Cabot battery: Gilbertson and Mullins; Har-Ber battery: Adams and Rasmussen. W – Gilbertson. L – Adams. Sv – None. HR – None.

Gilbertson, the game's MVP, gave up just one earned run on four hits in seven innings and held down a Har-Ber offense entering the finals coming off of three straight 10-hit games in the state tournament. The Wildcats (22-10) finished with four hits, two off the bat of Caleb Kimbel.

"I knew (the offense) had me," Gilbertson said. "My arm felt real nice and I felt like I was throwing it pretty hard. We're just bringing culture to the town. We're out here making Cabot more than a football school."
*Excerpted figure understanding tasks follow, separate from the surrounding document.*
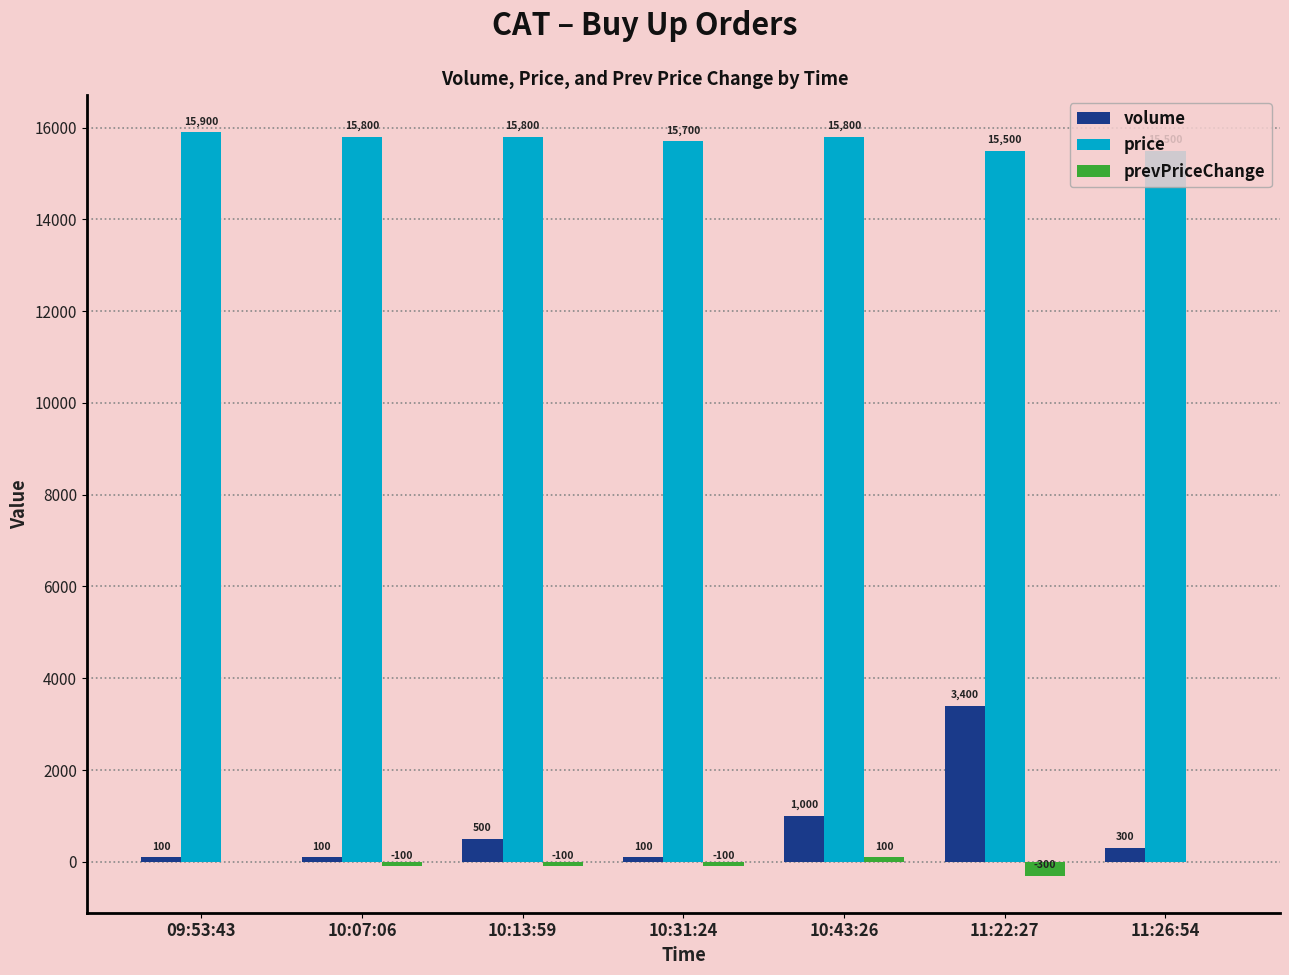

What is the total value across all series at 11:22:27?

18600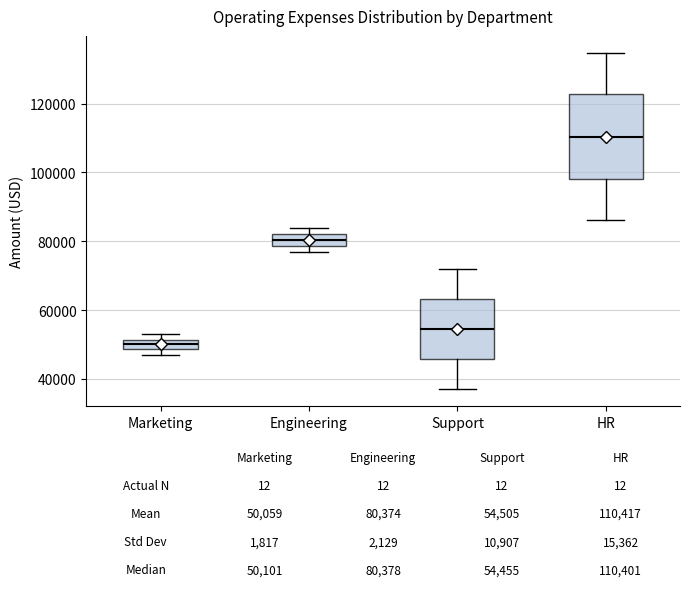

Which box is the tallest, from its lower edge to its upper edge?

HR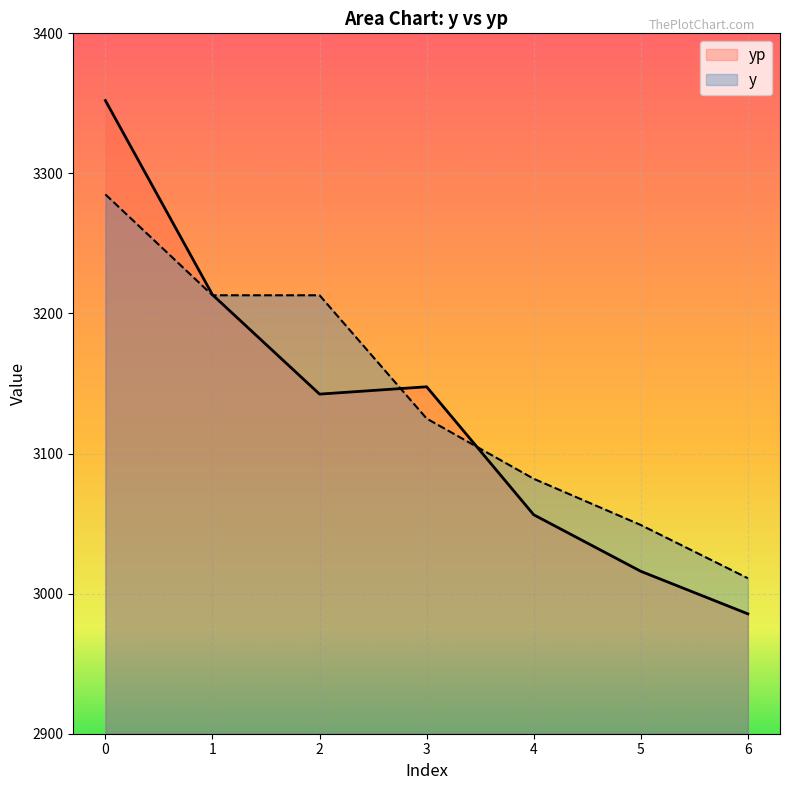

Reading left to right, transcribe all the data shown in this chart.

yp: 0=3352.0	1=3213.4	2=3142.4	3=3147.7	4=3056.3	5=3016.0	6=2985.6
y: 0=3285.0	1=3213.0	2=3213.0	3=3125.0	4=3082.0	5=3049.0	6=3011.0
Cabot, which finished with only three hits, jumped on Har-Ber starting pitcher Blake Adams in the first inning as third baseman Dillon Thomas laced an RBI double to left center. In the second, Adams allowed the first two Panthers to reach and, after a wild pitch and passed ball on consecutive pitches, Bobby Joe Duncan scored to make it a 2-0 game.

But Adams allowed just one hit over his final four innings, sitting the Panthers down in order his last three times to the mound.

"That's not what got us beat," Bradley said of Adams' performance on the mound. "We had a couple of mistakes, the passed ball, we don't execute on defense, but that's part of the game. But a 2-1 game, you can't ask for much more than that in a state championship game."

What will haunt Har-Ber, though, are the seven runners it stranded in the loss. The Wildcats left two on in the second and fourth innings, and one in the third, sixth and seventh innings.

Jacob Williams' sacrifice fly in the fourth brought Caleb Kimbel home for Har-Ber's lone run of the day before Colin Kozak flew out to center, leaving a pair in scoring position with the Wildcats trailing 2-1 and Gilbertson on the ropes.

In the Har-Ber sixth, controversy made an appearance as Kimbel's shot down the rightfield line was ruled foul, effectively wiping away a leadoff double and the would-be tying run. Kimbel struckout later in the at-bat.

"My first base coach says it hit right on the chalk," Bradley said of the call in question. "That's part of the game. That's one of the things you don't have control over. We need to control our emotions better than that. That's a tough out after feeling like you had a double taken away from you in a one-run game. I'm not going to say one play changed the game. When you look back, we had plenty of opportunities."

Gilbertson retired Williams, Quinton Deshazo and, after a Blake Thompson hit-by-pitch, Blaze Brothers, and the Cabot celebration ensued with Blake McCutchen's backflip from his shortstop position.

"(Gilbertson) has been our big-game guy all year," Cabot coach Ronnie Goodwin said. "The situation never seems to get too big for him. Nothing phases him. He's given us a chance every time out this year, and that's why we gave him the ball today."